Среди многих взыскующих последней Истины выделяется фигура доминиканского монаха с рукой, энергично простертой к божественному младенцу, словно провозглашая: молись и кайся! Тот, к кому обращен его властный призыв, чертами, фигурой напоминает Лоренцо Медичи, но с выражением непривычным и странным для гордого и лукавого властителя, каким был он при жизни, и для мучительно неудовлетворенного мыслителя и сластолюбца, каким он ушел из нее. А в монахе, что призывает к молитве странника с преображенным лицом Лоренцо, в свою очередь узнавали фра Джироламо Савонаролу.

Реформатор-аскет, направляющий к вершинам потустороннего совершенства тирана-эпикурейца, — последняя утопия слишком много знавшего и желавшего художника. Свет и тени непостижимо смешались в каждом из них. В деспотическом грешнике Лоренцо таилось много доброго снисхождения к людям, и было в безупречном праведнике Савонароле предостаточно нетерпимости, доходящей до жестокости. Для Боттичелли не осталась тайной неудавшаяся попытка предсмертного приобщения Великолепного к савонароловской непреклонной Истине, но зато для него одинаково свято последнее мужество того и другого — то, что неожиданно роднило столь крайних антагонистов. «Неистовство» сродни созидательной одержимости художника-творца, сближает всех, кто сгорает в огне собственной страсти.

И для Боттичелли под конец в его все обобщающих раздумьях полярности самые крайние сходятся под одним знаком — знаком одержимости, которая на протяжении веков была также главною болью всей мыслящей Италии — любою ценой объединить разрозненную страну.
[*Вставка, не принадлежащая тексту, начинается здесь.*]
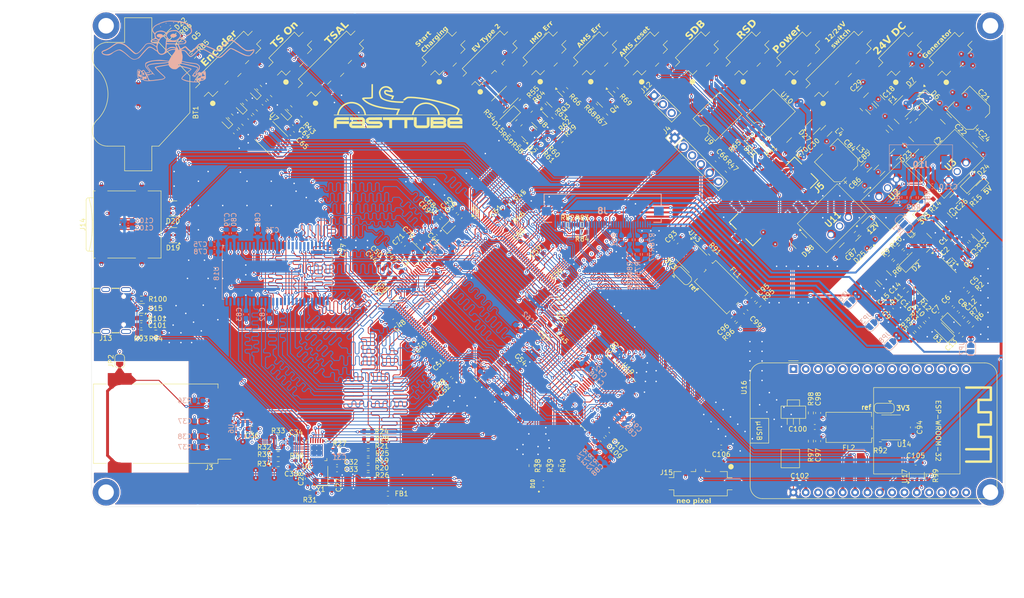
<source format=kicad_pcb>
(kicad_pcb
	(version 20241229)
	(generator "pcbnew")
	(generator_version "9.0")
	(general
		(thickness 1.6238)
		(legacy_teardrops no)
	)
	(paper "A4")
	(layers
		(0 "F.Cu" signal)
		(4 "In1.Cu" power)
		(6 "In2.Cu" power)
		(2 "B.Cu" signal)
		(9 "F.Adhes" user "F.Adhesive")
		(11 "B.Adhes" user "B.Adhesive")
		(13 "F.Paste" user)
		(15 "B.Paste" user)
		(5 "F.SilkS" user "F.Silkscreen")
		(7 "B.SilkS" user "B.Silkscreen")
		(1 "F.Mask" user)
		(3 "B.Mask" user)
		(17 "Dwgs.User" user "User.Drawings")
		(19 "Cmts.User" user "User.Comments")
		(21 "Eco1.User" user "User.Eco1")
		(23 "Eco2.User" user "User.Eco2")
		(25 "Edge.Cuts" user)
		(27 "Margin" user)
		(31 "F.CrtYd" user "F.Courtyard")
		(29 "B.CrtYd" user "B.Courtyard")
		(35 "F.Fab" user)
		(33 "B.Fab" user)
		(39 "User.1" user)
		(41 "User.2" user)
		(43 "User.3" user)
		(45 "User.4" user)
		(47 "User.5" user)
		(49 "User.6" user)
		(51 "User.7" user)
		(53 "User.8" user)
		(55 "User.9" user)
	)
	(setup
		(stackup
			(layer "F.SilkS"
				(type "Top Silk Screen")
			)
			(layer "F.Paste"
				(type "Top Solder Paste")
			)
			(layer "F.Mask"
				(type "Top Solder Mask")
				(thickness 0.01)
			)
			(layer "F.Cu"
				(type "copper")
				(thickness 0.035)
			)
			(layer "dielectric 1"
				(type "prepreg")
				(thickness 0.0994)
				(material "FR4")
				(epsilon_r 4.1)
				(loss_tangent 0.02)
			)
			(layer "In1.Cu"
				(type "copper")
				(thickness 0.035)
			)
			(layer "dielectric 2"
				(type "core")
				(thickness 1.265)
				(material "FR4")
				(epsilon_r 4.5)
				(loss_tangent 0.02)
			)
			(layer "In2.Cu"
				(type "copper")
				(thickness 0.035)
			)
			(layer "dielectric 3"
				(type "prepreg")
				(thickness 0.0994)
				(material "FR4")
				(epsilon_r 4.1)
				(loss_tangent 0.02)
			)
			(layer "B.Cu"
				(type "copper")
				(thickness 0.035)
			)
			(layer "B.Mask"
				(type "Bottom Solder Mask")
				(thickness 0.01)
			)
			(layer "B.Paste"
				(type "Bottom Solder Paste")
			)
			(layer "B.SilkS"
				(type "Bottom Silk Screen")
			)
			(copper_finish "None")
			(dielectric_constraints yes)
		)
		(pad_to_mask_clearance 0)
		(allow_soldermask_bridges_in_footprints no)
		(tenting front back)
		(pcbplotparams
			(layerselection 0x00000000_00000000_55555555_5755f5ff)
			(plot_on_all_layers_selection 0x00000000_00000000_00000000_00000000)
			(disableapertmacros no)
			(usegerberextensions no)
			(usegerberattributes yes)
			(usegerberadvancedattributes yes)
			(creategerberjobfile yes)
			(dashed_line_dash_ratio 12.000000)
			(dashed_line_gap_ratio 3.000000)
			(svgprecision 4)
			(plotframeref no)
			(mode 1)
			(useauxorigin no)
			(hpglpennumber 1)
			(hpglpenspeed 20)
			(hpglpendiameter 15.000000)
			(pdf_front_fp_property_popups yes)
			(pdf_back_fp_property_popups yes)
			(pdf_metadata yes)
			(pdf_single_document no)
			(dxfpolygonmode yes)
			(dxfimperialunits yes)
			(dxfusepcbnewfont yes)
			(psnegative no)
			(psa4output no)
			(plot_black_and_white yes)
			(plotinvisibletext no)
			(sketchpadsonfab no)
			(plotpadnumbers no)
			(hidednponfab no)
			(sketchdnponfab yes)
			(crossoutdnponfab yes)
			(subtractmaskfromsilk no)
			(outputformat 1)
			(mirror no)
			(drillshape 0)
			(scaleselection 1)
			(outputdirectory "Gerber/")
		)
	)
	(net 0 "")
	(net 1 "+3V3_FER")
	(net 2 "Earth")
	(net 3 "/Ethernet/LED_G")
	(net 4 "/Ethernet/LED_Y")
	(net 5 "GND")
	(net 6 "+3V3")
	(net 7 "+5V")
	(net 8 "/Power/3V3_Display")
	(net 9 "Net-(C5-Pad2)")
	(net 10 "Net-(U1-COMP)")
	(net 11 "Net-(U1-C1+)")
	(net 12 "Net-(U1-C1-)")
	(net 13 "Net-(U1-C2+)")
	(net 14 "Net-(U1-C2-)")
	(net 15 "Net-(U1-DRV)")
	(net 16 "Net-(U1-FB1)")
	(net 17 "Net-(U1-REF)")
	(net 18 "Net-(U1-VCOMIN)")
	(net 19 "+24V")
	(net 20 "Net-(U3-VI)")
	(net 21 "Net-(U2-VI)")
	(net 22 "/Peripherals/V_{ref2}")
	(net 23 "Net-(D1-A)")
	(net 24 "Net-(D15-K)")
	(net 25 "/IEC_Charging_Circuit/CP")
	(net 26 "/IEC_Charging_Circuit/PP")
	(net 27 "/Core/EV_Start_Charging")
	(net 28 "/Display/LCD_VGL")
	(net 29 "Net-(Q1-B)")
	(net 30 "Net-(Q2-G)")
	(net 31 "Net-(U1-FB3)")
	(net 32 "Net-(U1-FB2)")
	(net 33 "/IEC_Charging_Circuit/PWM_SENSE")
	(net 34 "/Core/Charging_Point_PWM")
	(net 35 "/Core/~{IMD_Error_LED}")
	(net 36 "/SDRAM/D9")
	(net 37 "/SDRAM/A11")
	(net 38 "/Core/~{AMS_Error_LED}")
	(net 39 "/SDRAM/D0")
	(net 40 "unconnected-(U4B-PC13-Pad8)")
	(net 41 "unconnected-(U4B-PD4-Pad146)")
	(net 42 "/Core/PCAP_RST")
	(net 43 "/Display/B5")
	(net 44 "unconnected-(U4B-PD13-Pad101)")
	(net 45 "/SDRAM/D14")
	(net 46 "/SDRAM/D2")
	(net 47 "/SDRAM/D4")
	(net 48 "/Core/OSC_in")
	(net 49 "/Core/SWCLK")
	(net 50 "unconnected-(U4B-PG3-Pad107)")
	(net 51 "/Display/R2")
	(net 52 "/SDRAM/A3")
	(net 53 "/SDRAM/D13")
	(net 54 "/Core/LCD_Reset")
	(net 55 "/Display/R0")
	(net 56 "/SDRAM/A2")
	(net 57 "/Display/R7")
	(net 58 "/Display/B4")
	(net 59 "/Core/AMS_Reset_in")
	(net 60 "/Core/AMS_Reset_out")
	(net 61 "/Core/SDC_out")
	(net 62 "/SDRAM/A0")
	(net 63 "unconnected-(U4B-PF8-Pad26)")
	(net 64 "/SDRAM/SDNE0")
	(net 65 "/Core/SWDIO")
	(net 66 "/SDRAM/A10")
	(net 67 "unconnected-(U4B-PH15-Pad130)")
	(net 68 "/Display/G0")
	(net 69 "/SDRAM/BA0")
	(net 70 "/Ethernet/RMII_TX_EN")
	(net 71 "/Core/NRST")
	(net 72 "/SDRAM/D12")
	(net 73 "/SDRAM/NBL0")
	(net 74 "/Display/B0")
	(net 75 "/Core/RMII_nRST")
	(net 76 "/Display/G2")
	(net 77 "/Display/R1")
	(net 78 "unconnected-(U4B-PI9-Pad11)")
	(net 79 "/SDRAM/SDNWE")
	(net 80 "/Ethernet/RMII_RXD1")
	(net 81 "/SDRAM/A9")
	(net 82 "/SDRAM/D11")
	(net 83 "unconnected-(U4B-PH12-Pad89)")
	(net 84 "/Display/DE")
	(net 85 "/Display/G3")
	(net 86 "/Display/CLK")
	(net 87 "/Peripherals/USART_RX")
	(net 88 "unconnected-(U4B-PD3-Pad145)")
	(net 89 "unconnected-(U4B-PI3-Pad134)")
	(net 90 "/Peripherals/USB_OTG_VBUS")
	(net 91 "/SDRAM/A4")
	(net 92 "/Display/B3")
	(net 93 "/Peripherals/SDMMC_D0")
	(net 94 "/SDRAM/D15")
	(net 95 "/SDRAM/D3")
	(net 96 "/Display/G4")
	(net 97 "/SDRAM/A7")
	(net 98 "unconnected-(U4E-PG2-Pad106)")
	(net 99 "Net-(U4F-BOOT0)")
	(net 100 "unconnected-(U4B-PD7-Pad151)")
	(net 101 "/Display/G7")
	(net 102 "/Core/LED_B")
	(net 103 "/Ethernet/RMII_MDIO")
	(net 104 "/Display/G1")
	(net 105 "/Display/R6")
	(net 106 "/SDRAM/D6")
	(net 107 "/SDRAM/A1")
	(net 108 "/SDRAM/D8")
	(net 109 "/Display/B6")
	(net 110 "/Display/R4")
	(net 111 "/Core/OSC_out")
	(net 112 "unconnected-(U4B-PF6-Pad24)")
	(net 113 "/SDRAM/A5")
	(net 114 "/Display/G6")
	(net 115 "/Peripherals/ESP_RX")
	(net 116 "unconnected-(U4B-PF9-Pad27)")
	(net 117 "/Display/G5")
	(net 118 "/Core/LED_G")
	(net 119 "/Display/R5")
	(net 120 "unconnected-(U4B-PF7-Pad25)")
	(net 121 "/Ethernet/RMII_TXD1")
	(net 122 "/SDRAM/D5")
	(net 123 "/Peripherals/SDMMC_CMD")
	(net 124 "/SDRAM/D1")
	(net 125 "Net-(U4A-VREF+)")
	(net 126 "/Display/B1")
	(net 127 "/Display/B7")
	(net 128 "unconnected-(U4B-PD11-Pad99)")
	(net 129 "/Ethernet/RMII_MDC")
	(net 130 "unconnected-(U4B-PD12-Pad100)")
	(net 131 "/Core/OSC32_in")
	(net 132 "/SDRAM/SDCLK")
	(net 133 "/Peripherals/USART_TX")
	(net 134 "unconnected-(U4B-PA10-Pad121)")
	(net 135 "/Core/LED_R")
	(net 136 "/SDRAM/SDCKE0")
	(net 137 "/Ethernet/RMII_RXD0")
	(net 138 "unconnected-(U4B-PH11-Pad88)")
	(net 139 "/Ethernet/RMII_CRS_DV")
	(net 140 "/Core/TRACESWO")
	(net 141 "/Display/HSYNC")
	(net 142 "/Ethernet/RMII_TXD0")
	(net 143 "/SDRAM/D10")
	(net 144 "/SDRAM/SDNCAS")
	(net 145 "/Display/R3")
	(net 146 "/Core/OSC32_out")
	(net 147 "/Display/VSYNC")
	(net 148 "/SDRAM/D7")
	(net 149 "unconnected-(U4B-PG9-Pad152)")
	(net 150 "/SDRAM/BA1")
	(net 151 "/SDRAM/SDNRAS")
	(net 152 "/SDRAM/A6")
	(net 153 "/SDRAM/NBL1")
	(net 154 "/Display/B2")
	(net 155 "/Ethernet/RMII_REF_CLK")
	(net 156 "/SDRAM/A8")
	(net 157 "unconnected-(U4B-PB2-Pad58)")
	(net 158 "/Ethernet/XTAL2")
	(net 159 "/Ethernet/XTAL1")
	(net 160 "/Peripherals/ESP_TX")
	(net 161 "/Peripherals/STM_CAN_TX")
	(net 162 "/Peripherals/STM_CAN_RX")
	(net 163 "/Peripherals/SDMMC_CK")
	(net 164 "/Peripherals/ESP_CAN_RX")
	(net 165 "/SDC_and_SCS/RSD_in")
	(net 166 "/SDC_and_SCS/RSD_out")
	(net 167 "/Peripherals/ESP_CAN_TX")
	(net 168 "/Display/LCD_VGH")
	(net 169 "Net-(D5-A)")
	(net 170 "Net-(D9-A)")
	(net 171 "/Core/SDC_in")
	(net 172 "Net-(Q3-G)")
	(net 173 "Net-(Q4-G)")
	(net 174 "/Core/SDC_enable")
	(net 175 "/Display/I2C_SDA")
	(net 176 "/Display/I2C_SCL")
	(net 177 "/Display/LCD_SELB")
	(net 178 "VDD")
	(net 179 "/Display/LCD_STBYB")
	(net 180 "Net-(J1-Pin_1)")
	(net 181 "/Display/LCD_U{slash}D")
	(net 182 "/Display/LCD_L{slash}R")
	(net 183 "/Display/RXIN0-")
	(net 184 "/Display/RXCLKIN+")
	(net 185 "/Display/RXIN0+")
	(net 186 "/Display/RXIN2-")
	(net 187 "/Display/RXIN1-")
	(net 188 "/Display/RXIN2+")
	(net 189 "/Display/RXIN3+")
	(net 190 "/Display/RXIN3-")
	(net 191 "/Display/RXIN1+")
	(net 192 "/Display/RXCLKIN-")
	(net 193 "Net-(J2-Pin_1)")
	(net 194 "Net-(U4F-PDR_ON)")
	(net 195 "/Peripherals/SDMMC_D1")
	(net 196 "/Peripherals/SDMMC_D2")
	(net 197 "/Peripherals/SDMMC_D3")
	(net 198 "/Core/SDC_Voltage")
	(net 199 "/Core/TSAL_Green")
	(net 200 "/Core/TS_on")
	(net 201 "/Peripherals/USB_OTG_DP")
	(net 202 "/Peripherals/USB_OTG_DN")
	(net 203 "/Peripherals/D-")
	(net 204 "/Peripherals/D+")
	(net 205 "/Core/PCAP_Int")
	(net 206 "/Display/LCD_VDD")
	(net 207 "/Core/Encoder_push")
	(net 208 "/Core/Encoder_A")
	(net 209 "/Core/Encoder_B")
	(net 210 "/Ethernet/RXN")
	(net 211 "/Ethernet/TXN")
	(net 212 "/Ethernet/RXP")
	(net 213 "/Ethernet/TXP")
	(net 214 "/Core/SDC_on")
	(net 215 "/Core/EncB_on")
	(net 216 "/Core/EncPush_on")
	(net 217 "/Core/EncA_on")
	(net 218 "Net-(D16-A)")
	(net 219 "Net-(D16-K)")
	(net 220 "Net-(D17-K)")
	(net 221 "Net-(D17-A)")
	(net 222 "/Display/LCD_AVDD")
	(net 223 "/Display/VCOM")
	(net 224 "Net-(D7-K)")
	(net 225 "unconnected-(U4B-PH9-Pad86)")
	(net 226 "unconnected-(U4B-PH6-Pad83)")
	(net 227 "unconnected-(U4B-PH7-Pad84)")
	(net 228 "Net-(D3-A)")
	(net 229 "Net-(J13-CC2)")
	(net 230 "Net-(U5-VDDCR)")
	(net 231 "Net-(C39-Pad1)")
	(net 232 "Net-(C45-Pad1)")
	(net 233 "Net-(D11-K)")
	(net 234 "Net-(D12-K)")
	(net 235 "Net-(D13-K)")
	(net 236 "Net-(D14-K)")
	(net 237 "Net-(U15-VBUS)")
	(net 238 "Net-(D2-A)")
	(net 239 "Net-(D8-A)")
	(net 240 "Net-(D10-BK)")
	(net 241 "Net-(D10-GK)")
	(net 242 "Net-(D10-RK)")
	(net 243 "Net-(D11-A)")
	(net 244 "Net-(U13-CANH)")
	(net 245 "Net-(U13-CANL)")
	(net 246 "Net-(U14-CANH)")
	(net 247 "Net-(U14-CANL)")
	(net 248 "Net-(J3-Pad11)")
	(net 249 "Net-(J3-Pad2)")
	(net 250 "unconnected-(J3-NC-Pad9)")
	(net 251 "Net-(J5-Pin_2)")
	(net 252 "Net-(J13-CC1)")
	(net 253 "unconnected-(J13-SBU2-PadB8)")
	(net 254 "unconnected-(J13-SBU1-PadA8)")
	(net 255 "Net-(Q2-D)")
	(net 256 "Net-(R29-Pad1)")
	(net 257 "Net-(J15-Pin_2)")
	(net 258 "Net-(JP4-C)")
	(net 259 "Net-(JP5-C)")
	(net 260 "Net-(R3-Pad2)")
	(net 261 "Net-(R8-Pad2)")
	(net 262 "/Peripherals/V_{ref1}")
	(net 263 "Net-(U5-RXD0{slash}MODE0)")
	(net 264 "Net-(U5-RXD1{slash}MODE1)")
	(net 265 "Net-(U5-CRS_DV{slash}MODE2)")
	(net 266 "Net-(U5-~{INT}{slash}REFCLKO)")
	(net 267 "Net-(U5-RXER{slash}PHYAD0)")
	(net 268 "Net-(U5-RBIAS)")
	(net 269 "Net-(U8--)")
	(net 270 "Net-(R65-Pad1)")
	(net 271 "Net-(R70-Pad2)")
	(net 272 "V_{In}")
	(net 273 "Net-(R75-Pad2)")
	(net 274 "Net-(U13-Rs)")
	(net 275 "Net-(U14-Rs)")
	(net 276 "Net-(U16-D21)")
	(net 277 "unconnected-(U7-Pad12)")
	(net 278 "unconnected-(U7-Pad10)")
	(net 279 "unconnected-(U9-Pad3)")
	(net 280 "unconnected-(U10-Pad3)")
	(net 281 "unconnected-(U10-Pad5)")
	(net 282 "unconnected-(U16-D26-Pad7)")
	(net 283 "unconnected-(U16-D2-Pad27)")
	(net 284 "unconnected-(U16-VIN-Pad1)")
	(net 285 "unconnected-(U16-D34-Pad12)")
	(net 286 "unconnected-(U16-D39{slash}VN-Pad13)")
	(net 287 "unconnected-(U16-D19-Pad21)")
	(net 288 "unconnected-(U16-D36{slash}VP-Pad14)")
	(net 289 "unconnected-(U16-TX0{slash}D1-Pad18)")
	(net 290 "unconnected-(U16-D14-Pad5)")
	(net 291 "unconnected-(U16-D25-Pad8)")
	(net 292 "unconnected-(U16-D15-Pad28)")
	(net 293 "unconnected-(U16-D13-Pad3)")
	(net 294 "unconnected-(U16-D23-Pad16)")
	(net 295 "unconnected-(U16-D27-Pad6)")
	(net 296 "unconnected-(U16-EN-Pad15)")
	(net 297 "unconnected-(U16-D33-Pad9)")
	(net 298 "unconnected-(U16-D22-Pad17)")
	(net 299 "unconnected-(U16-D35-Pad11)")
	(net 300 "unconnected-(U16-D18-Pad22)")
	(net 301 "unconnected-(U16-D12-Pad4)")
	(net 302 "unconnected-(U16-D32-Pad10)")
	(net 303 "unconnected-(U16-RX0{slash}D3-Pad19)")
	(net 304 "unconnected-(U17-NC-Pad1)")
	(net 305 "Net-(BT1-+)")
	(net 306 "VBAT")
	(net 307 "Net-(D22-A)")
	(net 308 "Net-(Q5-G)")
	(net 309 "unconnected-(U18-NC-Pad40)")
	(net 310 "unconnected-(U18-NC-Pad36)")
	(net 311 "Net-(U11-VI)")
	(net 312 "Net-(D25-K)")
	(net 313 "Net-(D26-A)")
	(net 314 "+12V")
	(net 315 "unconnected-(J8-Pin_37-Pad37)")
	(net 316 "unconnected-(J8-Pin_23-Pad23)")
	(net 317 "unconnected-(J8-Pin_26-Pad26)")
	(net 318 "Net-(J8-Pin_35)")
	(net 319 "unconnected-(J8-Pin_27-Pad27)")
	(net 320 "unconnected-(J8-Pin_24-Pad24)")
	(net 321 "Net-(J8-Pin_38)")
	(net 322 "unconnected-(J8-Pin_4-Pad4)")
	(net 323 "Net-(J8-Pin_29)")
	(net 324 "Net-(J8-Pin_1)")
	(net 325 "unconnected-(J8-Pin_36-Pad36)")
	(net 326 "Net-(U19-CLKSEL)")
	(net 327 "Net-(U19-~{SHTDN})")
	(net 328 "Net-(R76-Pad2)")
	(net 329 "/Core/CAN+")
	(net 330 "/Core/CAN-")
	(footprint "Capacitor_SMD:C_1206_3216Metric" (layer "F.Cu") (at 218.05 68.997055 -45))
	(footprint "Capacitor_SMD:C_0603_1608Metric" (layer "F.Cu") (at 217.599138 91.659104 45))
	(footprint "Package_SO:SOIC-8_3.9x4.9mm_P1.27mm" (layer "F.Cu") (at 214.55 127.660001 180))
	(footprint "Resistor_SMD:R_0603_1608Metric" (layer "F.Cu") (at 106.95 137.5))
	(footprint "Capacitor_SMD:C_0603_1608Metric" (layer "F.Cu") (at 158.3 112.25 45))
	(footprint "Capacitor_SMD:C_1206_3216Metric" (layer "F.Cu") (at 232.45 68.897055 -45))
	(footprint "Capacitor_SMD:C_0603_1608Metric" (layer "F.Cu") (at 91.3 67.197055 135))
	(footprint "Package_TO_SOT_SMD:SOT-23" (layer "F.Cu") (at 69.49055 49.123915 45))
	(footprint "Capacitor_SMD:C_0603_1608Metric" (layer "F.Cu") (at 218.670709 101.512049 -45))
	(footprint "Charger:ESP32-WROOM-32-DevKit-30Pin" (layer "F.Cu") (at 194.45 115.650001 -90))
	(footprint "LED_SMD:LED_0603_1608Metric" (layer "F.Cu") (at 66.35 46.55 45))
	(footprint "Inductor_SMD:L_Wuerth_WE-PD2-Typ-MS" (layer "F.Cu") (at 211.8 68.697055 -45))
	(footprint "Package_TO_SOT_SMD:SOT-23-3" (layer "F.Cu") (at 155.728751 60.125806 -45))
	(footprint "Resistor_SMD:R_0603_1608Metric" (layer "F.Cu") (at 88.425 131.675 180))
	(footprint "Package_DIP:SMDIP-6_W9.53mm" (layer "F.Cu") (at 178.828751 63.675806 135))
	(footprint "FaSTTUBe_connectors:Micro_Mate-N-Lok_2p_vertical" (layer "F.Cu") (at 226.8 50.8 -135))
	(footprint "Resistor_SMD:R_0603_1608Metric" (layer "F.Cu") (at 187.260986 102.407037 45))
	(footprint "Resistor_SMD:R_0603_1608Metric" (layer "F.Cu") (at 60.2725 101.16 180))
	(footprint "Diode_SMD:D_SOD-123" (layer "F.Cu") (at 222.6 60.547055 -45))
	(footprint "Package_SO:TSSOP-56_6.1x14mm_P0.5mm" (layer "F.Cu") (at 154.773231 121.177037 -45))
	(footprint "Inductor_SMD:L_0603_1608Metric" (layer "F.Cu") (at 111 141.3 180))
	(footprint "Resistor_SMD:R_0603_1608Metric" (layer "F.Cu") (at 60.2475 108.16))
	(footprint "Inductor_SMD:L_Wuerth_WE-PD2-Typ-MS" (layer "F.Cu") (at 221.75 66.297055 45))
	(footprint "LED_SMD:LED_0603_1608Metric" (layer "F.Cu") (at 220.356847 62.390208 -135))
	(footprint "Capacitor_SMD:CP_Elec_6.3x7.7" (layer "F.Cu") (at 230.75 62.247055 135))
	(footprint "Capacitor_SMD:C_0603_1608Metric"
		(layer "F.Cu")
		(uuid "1d844bf8-48e4-4879-b840-b8f1bbda8b2e")
		(at 199.55 124.685001 90)
		(descr "Capacitor SMD 0603 (1608 Metric), square (rectangular) end terminal, IPC_7351 nominal, (Body size source: IPC-SM-782 page 76, https://www.pcb-3d.com/wordpress/wp-content/uploads/ipc-sm-782a_amendment_1_and_2.pdf), generated with kicad-footprint-generator")
		(tags "capacitor")
		(property "Reference" "C98"
			(at 2.890001 0 90)
			(layer "F.SilkS")
			(uuid "d5c71e0f-6198-475f-aa28-d888e2e68b9b")
			(effects
				(font
					(size 1 1)
					(thickness 0.15)
				)
			)
		)
		(property "Value" "100p"
			(at 0 1.43 90)
			(layer "F.Fab")
			(uuid "67249af2-27f7-4ffb-82ba-0f26a698a57b")
			(effects
				(font
					(size 1 1)
					(thickness 0.15)
				)
			)
		)
		(property "Datasheet" ""
			(at 0 0 90)
			(unlocked yes)
			(layer "F.Fab")
			(hide yes)
			(uuid "0a19e9b6-763f-4913-92f2-02681f2d5ef2")
			(effects
				(font
					(size 1.27 1.27)
					(thickness 0.15)
				)
			)
		)
		(property "Description" "Unpolarized capacitor, small symbol"
			(at 0 0 90)
			(
... [9374996 chars truncated]
</source>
Мечтания Данте о всеитальянской, всеевропейской, всемирной справедливой «Монархии» во времена Боттичелли, дробясь на множество путей, получают разнообразное развитие в жизненной практике — от лукавого гуманизма Великолепного до идеи Вселенского Собора Справедливости фра Джироламо, от его церковных утопий до «цезаризма» трагического и кровавого пути Цезаря Борджа.

Все концы удивительным образом сходятся, когда философски мыслящий художник, подводя итог своим длительным наблюдениям жизни, пересматривает увиденное им как неравнодушный свидетель своей эпохи. Человек, беспощадно осудивший собственные компромиссы и заблуждения, идя по стопам Алигьери, творит суд Справедливости над царями и царствами.

Тогда Боттичелли как бы вспоминает и особую Дантову веру: на время Страшного суда приостановится действие безнадежной надвратной надписи Ада, что принесет пересмотр участи всех осужденных грешников. Тогда многие христиане, доселе считавшиеся достойными, будут отвергнуты Христом, но многие отверженные спасутся новой Истиною настолько, что даже некоторые язычники и мусульмане будут прощены и приблизятся к богу.

Думал ли Сандро о своем воздействии через века? Неизвестно. Но, разуверившись в близком возмездии и искуплении, верил в конечную справедливость последнего Судного дня, справедливость будущего.